Tom starts by ranting (his words!)
that aiming to improve departmental efficiency and effectiveness is no longer
enough. Heard about effectiveness and efficiency in the context of corporate
law departments recently? It's the opening paragraph of pretty much every
report about General Counsel these days. Hell, I've written about it myself!
He goes on to assert that working 50
hour weeks in a cost centre is not sustainable - rote work will be outsourced
and the core that remains will be the traditional domain of the PSF - the
accumulation and application of creative intellectual capital. With the amount
of publicity the legal process outsourcing business is getting these days, this
shouldn't seem farfetched for General Counsel either.
So what's the solution? Tom breaks
it down into the following four key parts, to which I've added a law department
spin.
- Outsource it - if the work can't be done economically
or the law department isn't demonstrably great at it, outsource it.
- Now in a legal department this might be "volume work"
which can be systemised and done off-shore cheaply, or it might be more
complex but the legal team doesn't have the skills in-house to do a great
job, in which case the work might be passed to a retained law firm (or
even another internal department).
- Productise it - if the work can be done in-house, break
it into a "product" that someone will pay for. Now for lawyers care needs
to be taken here as while there are certainly plenty of tasks that
internal clients will pay for (doing deals, litigating etc), there are
some jobs where the key beneficiaries may be the shareholders who won't
have a notional budget to cross-charge. The key point to me however is
that the work creates real, demonstrable value for the organisation.
- Web-ify it - Tom challenges us to put everything
(policies, procedures, contracts) on the web. Now many lawyers will no
doubt be holding up their hands in horror here, but the reality is that
this concept is already starting to take hold in the more progressive
corporate legal departments. Use up a lot of bandwidth drafting standard
sales contracts for the business? Take instructions, do a first draft,
internal client reviews and makes changes, lawyer reviews changes, lawyer
clarifies, lawyer redrafts, internal client reviews..... you get the
picture. How much time has that taken? What's the internal client
satisfaction score looking like? Never mind that of the lawyer or the
external client.
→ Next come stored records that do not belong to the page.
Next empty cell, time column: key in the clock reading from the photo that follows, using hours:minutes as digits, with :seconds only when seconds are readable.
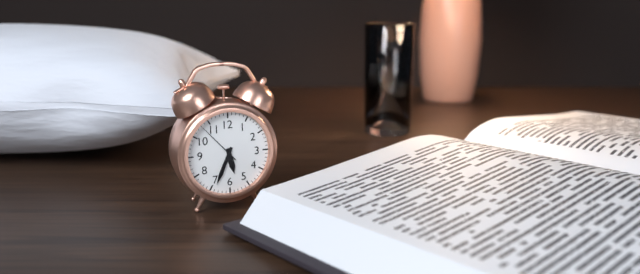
5:34
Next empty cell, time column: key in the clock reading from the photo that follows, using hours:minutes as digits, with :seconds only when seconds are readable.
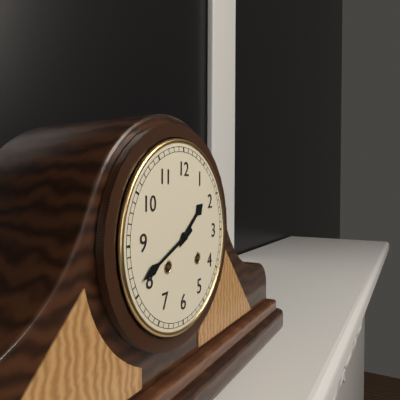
1:41
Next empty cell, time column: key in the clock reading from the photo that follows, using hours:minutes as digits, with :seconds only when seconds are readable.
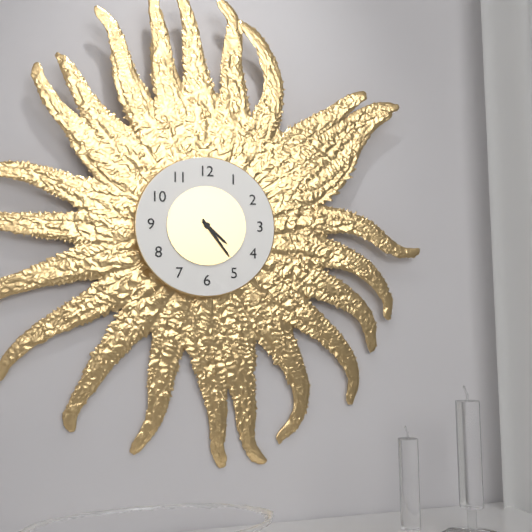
4:24
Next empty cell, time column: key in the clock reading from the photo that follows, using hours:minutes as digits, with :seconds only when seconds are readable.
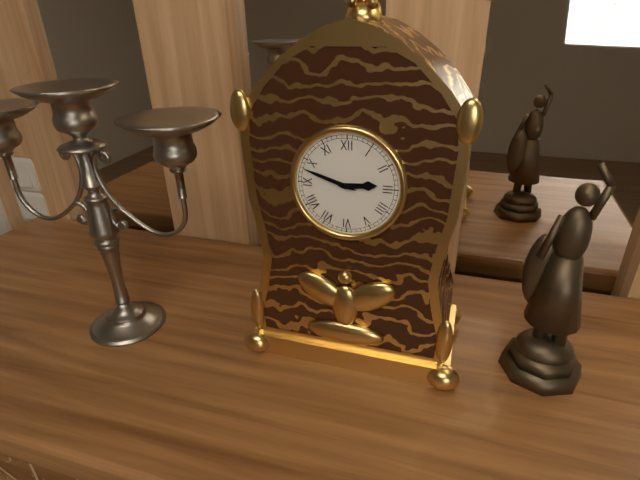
2:48
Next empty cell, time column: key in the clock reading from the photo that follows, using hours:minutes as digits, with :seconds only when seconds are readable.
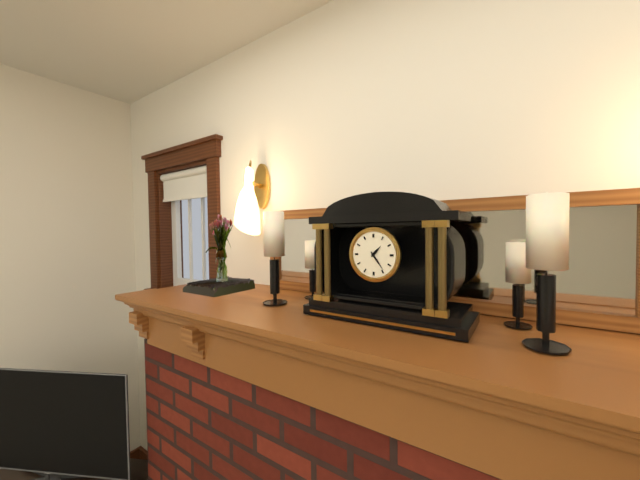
1:24
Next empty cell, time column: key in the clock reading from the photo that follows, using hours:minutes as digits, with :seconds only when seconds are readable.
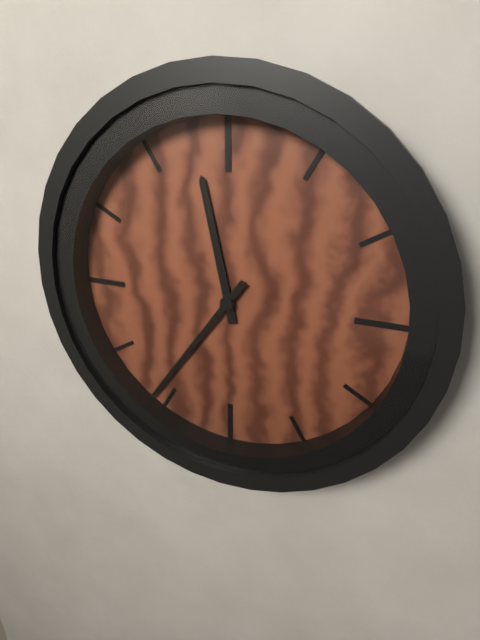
11:36
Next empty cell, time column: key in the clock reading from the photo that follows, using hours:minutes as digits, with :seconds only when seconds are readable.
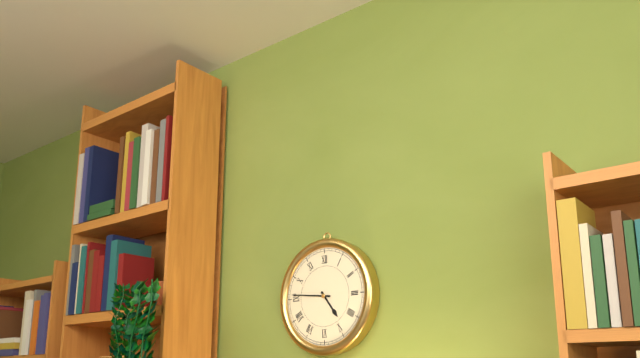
4:46
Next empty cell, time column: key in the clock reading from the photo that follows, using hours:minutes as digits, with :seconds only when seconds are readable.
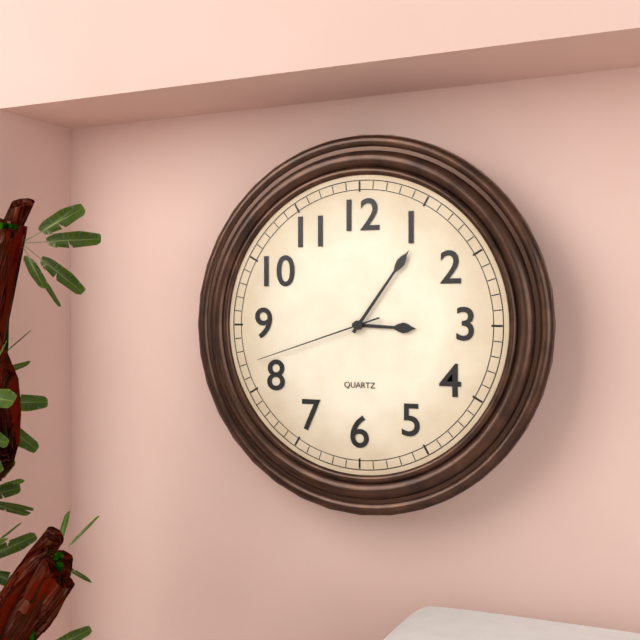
3:06:42
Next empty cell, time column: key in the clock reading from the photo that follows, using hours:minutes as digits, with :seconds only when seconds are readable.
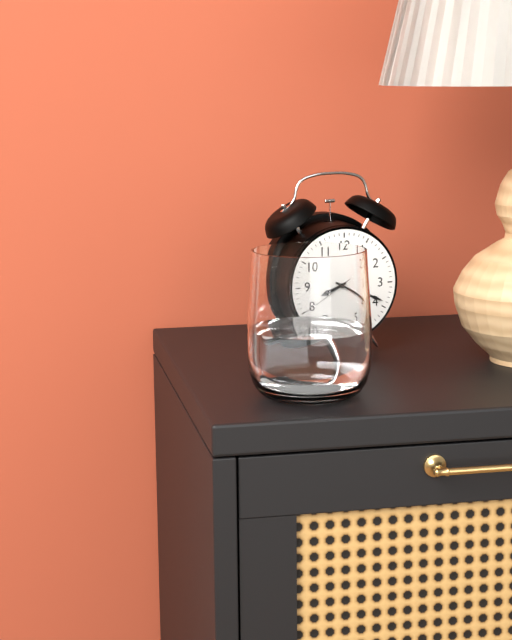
8:19:40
By contrast, how about this - automate the document,
internal client follows online guidance and prepares good quality first
draft, lawyer reviews and amends, internal client sends document out.
- If it's great, celebrate it. This to me has two
important themes. The first is about communicating value to the business.
There are plenty of legal departments that are really good at this, and
are highly valued by their business colleagues. But there are plenty who
don't communicate success and value, and in my view they need to start.
The second theme Tom mentions is more interesting - if an in-house legal
team can become genuinely world class, could they start to provide
services outside their company?
This is the idea that got me
starting thinking about this topic.
With the Legal Services Act allowing
non-lawyer ownership of law firms, is it conceivable that some in-house teams
might think of converting to a law firm?
At a recent conference for in-house
lawyers, the very progressive GC of a company with a global brand indicated
that he was thinking using this type of framework to provide legal services to
the company franchisees. Another GC joined the debate and floated the idea of
pooling compliance resources with other companies in the industry - sharing the
overhead for work that was mandatory but provided the company with little
competitive advantage.
This is a time when radical thinking
is possible. Sure, there are undoubtedly regulatory questions to answer, and
professional ethics issues to resolve, but what is clear is that the future can
look very different.
The obvious question is how this
might it affect your legal team? Tom talks about "Exciting [legal] departments
selling their creative services far beyond the company's border".
The more interesting question is how
might it affect law firms? Will they find themselves competing with their
clients? What about collaboration opportunities.
As Tom would say - to improve is not
enough, now is the time to transform.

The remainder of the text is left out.